Mais les habitant.es de Notre-Dame-des-Landes nous disent également qu’il reste une seconde manche, qu’elle n’est pas encore gagnée. Et nous sommes convié.es, nous lectrices-lecteurs de cet appel (voir le document joint), à « prêter main forte » pour le « déploiement d’une lutte victorieuse ».

« Seconde manche », c’était déjà le titre, en avril 2018, d’un article publié par un magazine culturel, situé radicalement à gauche de L’Obs et qui paraît le lundi matin. Cet article a été mis en ligne le dimanche 8 avril (#141), la veille de la dernière opération policière-militaire contre ce qui était encore une zad. En introduction de cet article, la rédaction du magazine indique que le texte lui a été confié par « des amis sur place ». Autrement dit, la rédaction ne marque aucune distance avec l’article.

Dans cet article, est conceptualisée une opposition binaire entre les partisans de la victoire — celles et ceux qui écrivent aujourd’hui pour nous demander de leur prêter main forte — et les autres. Qui sont ces autres ? Que pensent ces autres de la situation ? Ces autres ont-ils seulement une pensée ? L’article ne le dit pas. Les autres n’ont pas même le statut d’opposant politique (comme dans les démocraties, par exemple). Leurs positions ne sont pas à discuter. Elles n’en valent pas la peine. À leur sujet, les « amis sur place » disent que ces autres sont « incapables de scruter l’horizon autrement qu’avec des schémas préconçus et la passion de la défaite. » Ces autres qui vivent au même endroit, mais qui défendent d’autres positions que celle qui consiste à négocier avec la préfecture, en vérité nous dit-on, ont la passion de la défaite.

« Victoire/ passion de la défaite » : la tenaille est mise en place, avec l’amitié d’une rédaction pour laquelle cette lutte (« contre l’aéroport et son monde ») a longtemps fait figure de référence centrale.

Eh bien, aujourd’hui encore, c’est la même tenaille.
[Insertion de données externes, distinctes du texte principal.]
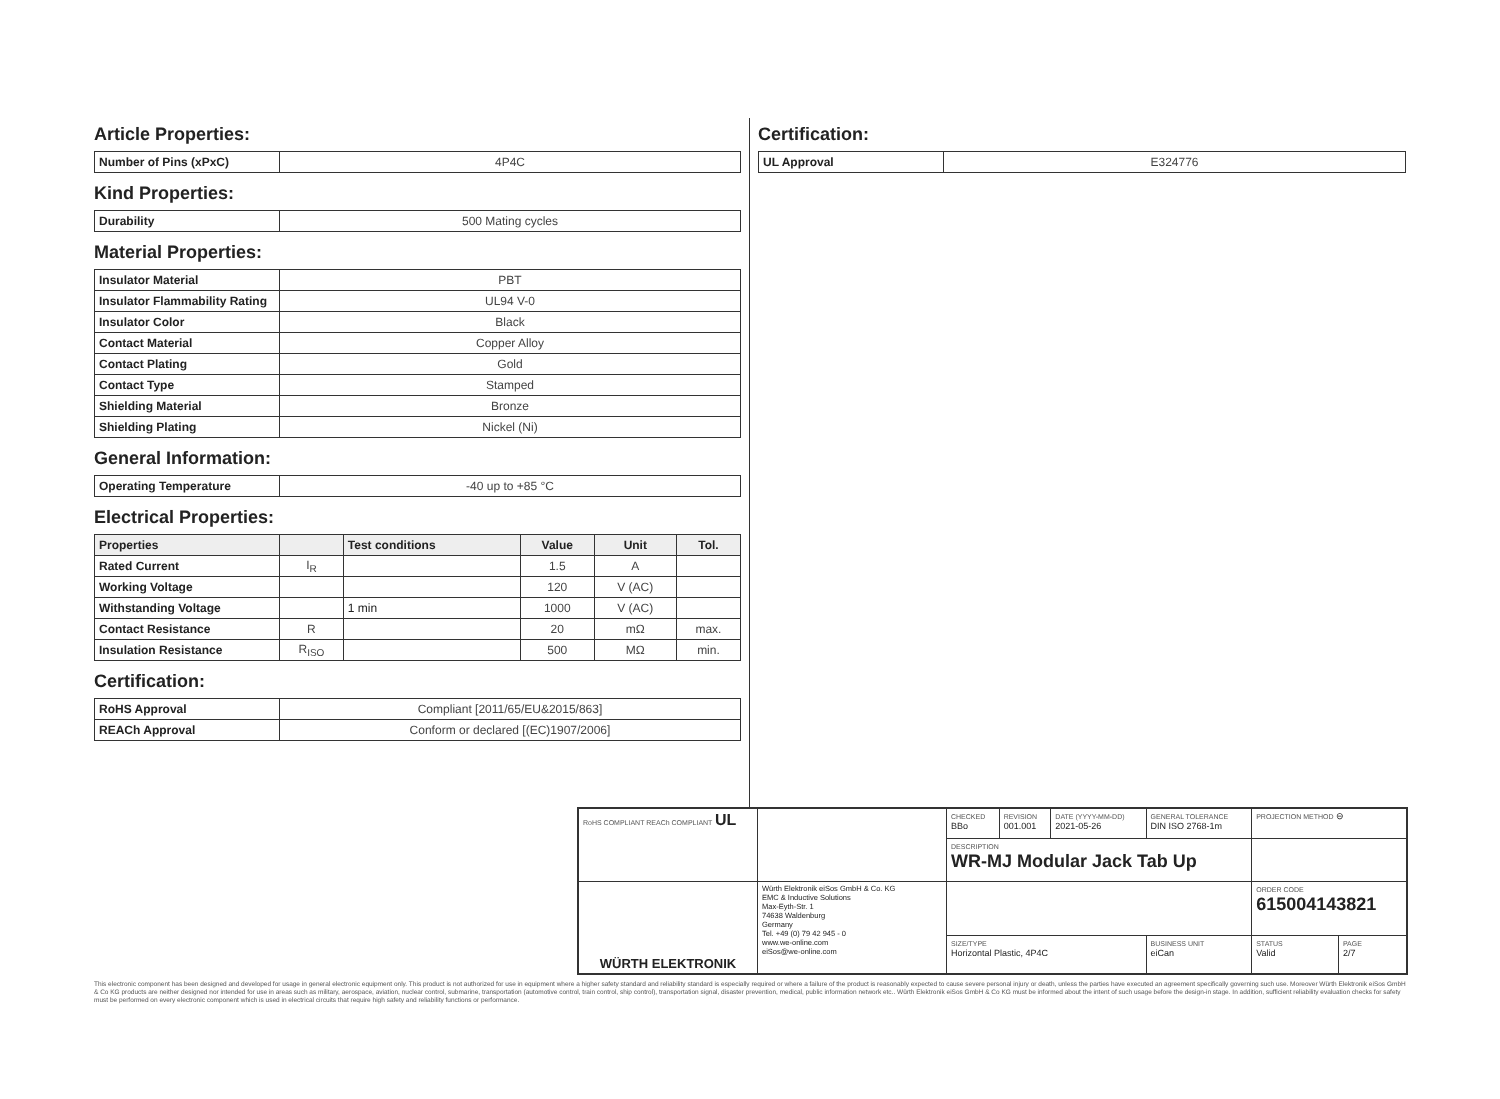Article Properties:
| Number of Pins (xPxC) | 4P4C |
Kind Properties:
| Durability | 500 Mating cycles |
Material Properties:
| Insulator Material | PBT |
| Insulator Flammability Rating | UL94 V-0 |
| Insulator Color | Black |
| Contact Material | Copper Alloy |
| Contact Plating | Gold |
| Contact Type | Stamped |
| Shielding Material | Bronze |
| Shielding Plating | Nickel (Ni) |
General Information:
| Operating Temperature | -40 up to +85 °C |
Electrical Properties:
| Properties | | Test conditions | Value | Unit | Tol. |
| --- | --- | --- | --- | --- | --- |
| Rated Current | I<sub>R</sub> | | 1.5 | A | |
| Working Voltage | | | 120 | V (AC) | |
| Withstanding Voltage | | 1 min | 1000 | V (AC) | |
| Contact Resistance | R | | 20 | mΩ | max. |
| Insulation Resistance | R<sub>ISO</sub> | | 500 | MΩ | min. |
Certification:
| RoHS Approval | Compliant [2011/65/EU&2015/863] |
| REACh Approval | Conform or declared [(EC)1907/2006] |
Certification:
| UL Approval | E324776 |
| RoHS COMPLIANT REACh COMPLIANT UL | | CHECKED BBo | REVISION 001.001 | DATE (YYYY-MM-DD) 2021-05-26 | GENERAL TOLERANCE DIN ISO 2768-1m | PROJECTION METHOD ⊖ | |
| | | DESCRIPTION WR-MJ Modular Jack Tab Up | | | | | |
| WÜRTH ELEKTRONIK | Würth Elektronik eiSos GmbH & Co. KG EMC & Inductive Solutions Max-Eyth-Str. 1 74638 Waldenburg Germany Tel. +49 (0) 79 42 945 - 0 www.we-online.com eiSos@we-online.com | | | | | ORDER CODE 615004143821 | |
| | | SIZE/TYPE Horizontal Plastic, 4P4C | | | BUSINESS UNIT eiCan | STATUS Valid | PAGE 2/7 |
This electronic component has been designed and developed for usage in general electronic equipment only. This product is not authorized for use in equipment where a higher safety standard and reliability standard is especially required or where a failure of the product is reasonably expected to cause severe personal injury or death, unless the parties have executed an agreement specifically governing such use. Moreover Würth Elektronik eiSos GmbH & Co KG products are neither designed nor intended for use in areas such as military, aerospace, aviation, nuclear control, submarine, transportation (automotive control, train control, ship control), transportation signal, disaster prevention, medical, public information network etc.. Würth Elektronik eiSos GmbH & Co KG must be informed about the intent of such usage before the design-in stage. In addition, sufficient reliability evaluation checks for safety must be performed on every electronic component which is used in electrical circuits that require high safety and reliability functions or performance.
Il s’agit de continuer la « victoire ». Avec pourtant plus de deux ans de recul, la possibilité même d’une position critique est toujours par avance annulée.

Le discours de la « victoire », c’est le discours de celles et ceux qui disent aux autres : « fermez-la ! »

P.-S. :

Envoyé en septembre aux soutiens, le document joint est accompagné de ces mots :

« Comme c’est une situation complexe pour laquelle nous peinons à donner des nouvelles claires, voici en pièces pointes un point de situation à l’intention de nos soutiens concernant l’état des négociations avec les différentes institutions sur les bâtis et habitations diverses de la zad.
La situation n’est pas simple mais c’est aussi l’occasion de faire émerger des revendications ambitieuses. »

On y apprend, notamment, que plus de trente demandes de permis de construire ont été déposées, mais aussi que le conseil départemental refuse de vendre le bâti aux habitant.es, alors que le fonds de dotation La Terre en Commun avait justement été créé pour acheter les terres et les bâtis de l’ex-zad.